This time I think it was the cache…

As I wrote about in 2007 in articles and , back in 2004 I wrote a cache for part of the product I was working on at Kodak. In the first release to QA, I made sure that area of the code got tested thoroughly, and they found a bug, and fortunately I got it fixed before it went out to the customers. But to my chagrin, my boss and other people on the project got it in their heads that somehow any problem anywhere near that part of the product must be the fault of my cache, even though time and time again it was proven that there were no further bugs in that code for the following 3+ years.

Now flash forward to the product I’m working on now. We have a “go live to the very important customer” happening in just a few days, and we’re supposed to be in code semi-freeze. But the “Performance Project” just put their performance cache into the product, evidently without giving the local QA much chance to test it before it went to the customer’s QA. That seems just a little bit dangerous to me. But no matter, they assure me they’ve written tons of unit tests. So what could possibly go wrong?

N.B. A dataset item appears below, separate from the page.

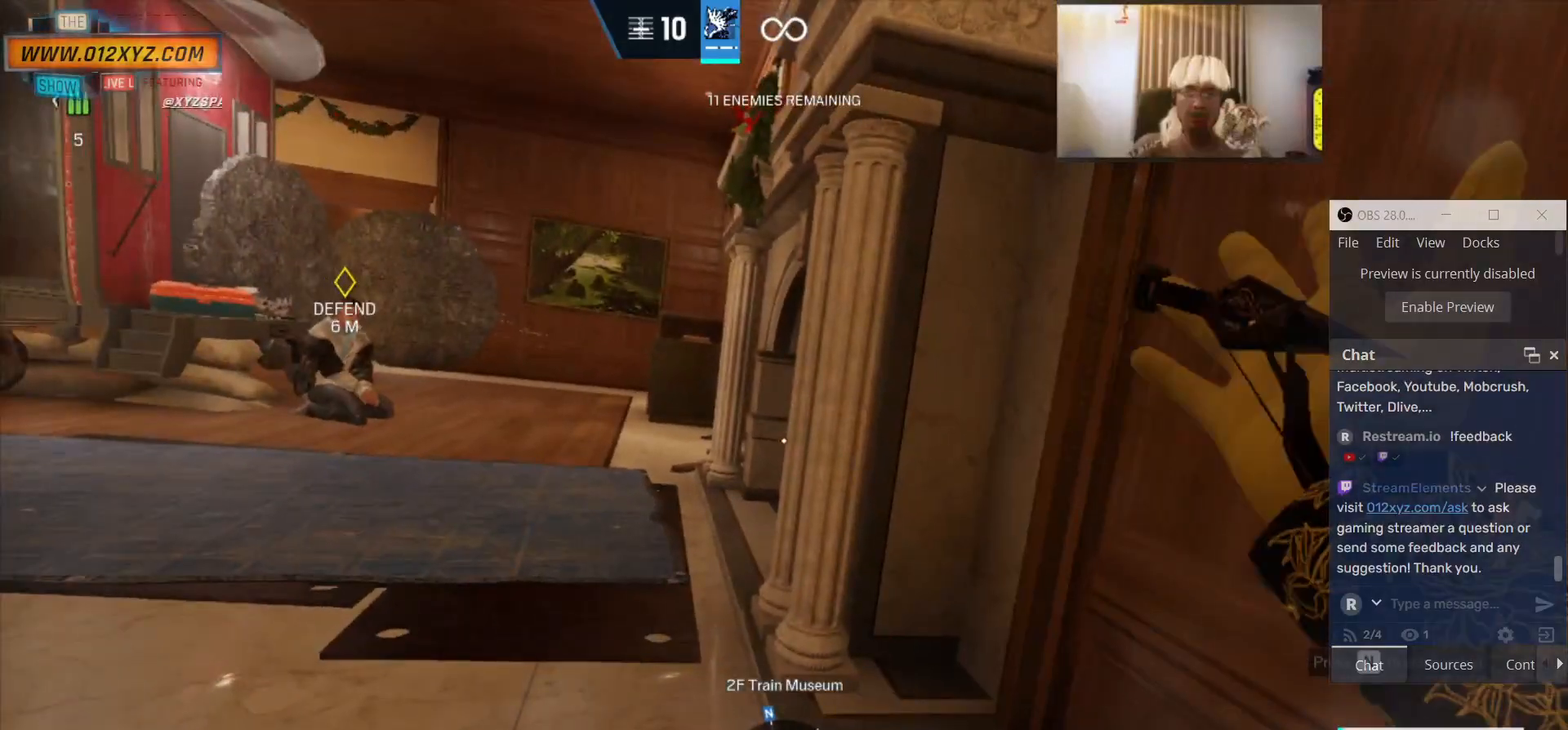
{"keys": ["d"], "mouse": [], "events": [[400, "d", "down"]]}
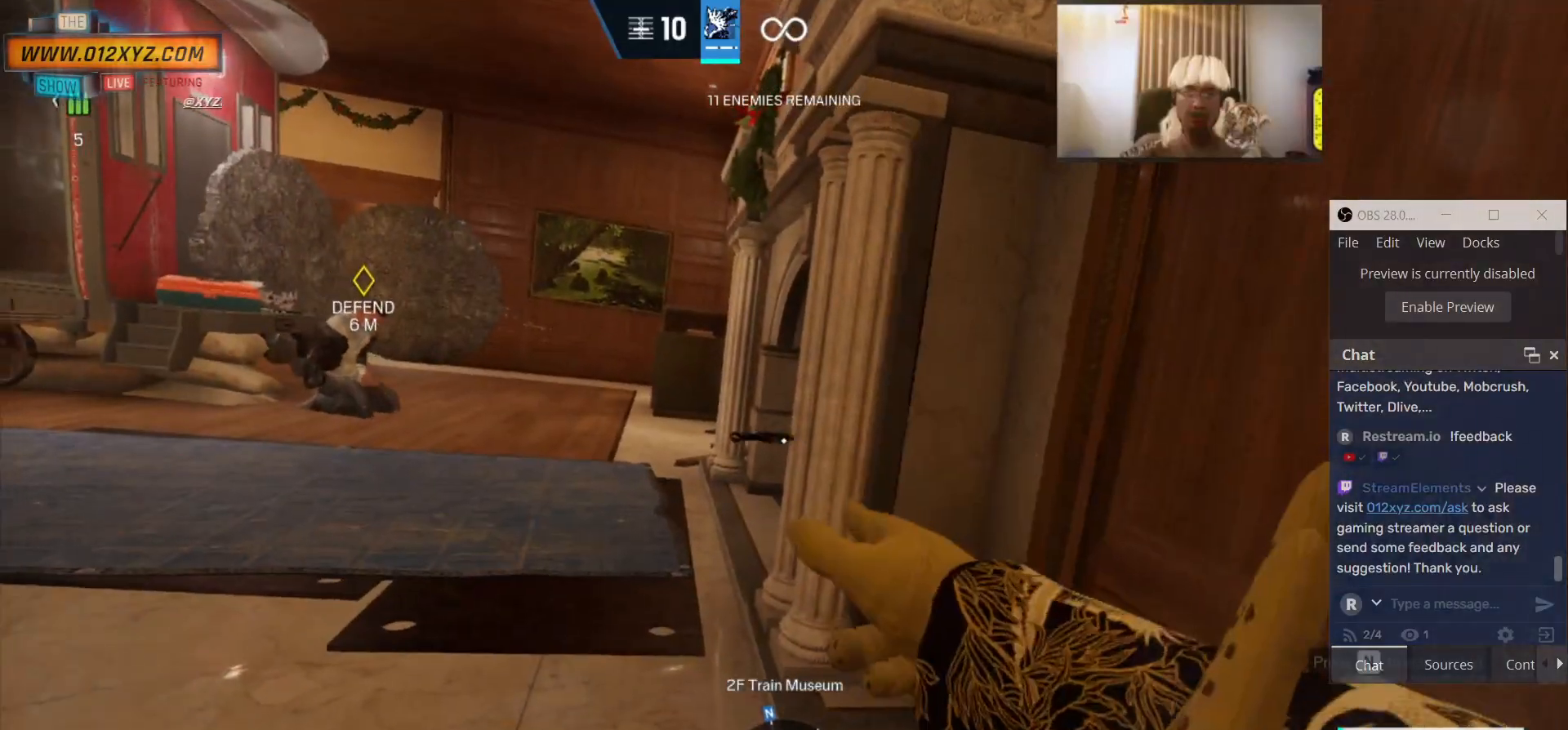
{"keys": ["d"], "mouse": [], "events": []}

Today the customer called up saying that they’re setting up a new client on the admin site, but every time they go to the “branding setup” for that new client, they see some other client’s branding setup. This branding consists of things like the client logo and some “terms and conditions” text and the like. Since they’ve got literally hundreds of QA people hitting this site, I naturally wondered if they weren’t seeing some interaction between multiple people messing with the setup. But after hours of poking around on their site, one of my peers and I (neither of us members of the “Performance Product”, I might add) are convinced it’s the performance cache. Evidently if you use one browser to look at one client’s branding, and then use a different browser to look at the branding of the client who hasn’t been setup yet, you see the branding from the client that you’d looked at in the first browser. Somehow the cache is reacting to the absence of information in the database for a client by pulling up information from some other client out of the cache. That’s not good.

Hopefully that will get fixed, and hopefully somebody will set up a test plan that actually tests what the cache does not just on a cache miss, but also on a database miss as well. And hopefully the important customer won’t think we’re all a bunch of idiots for not testing this properly.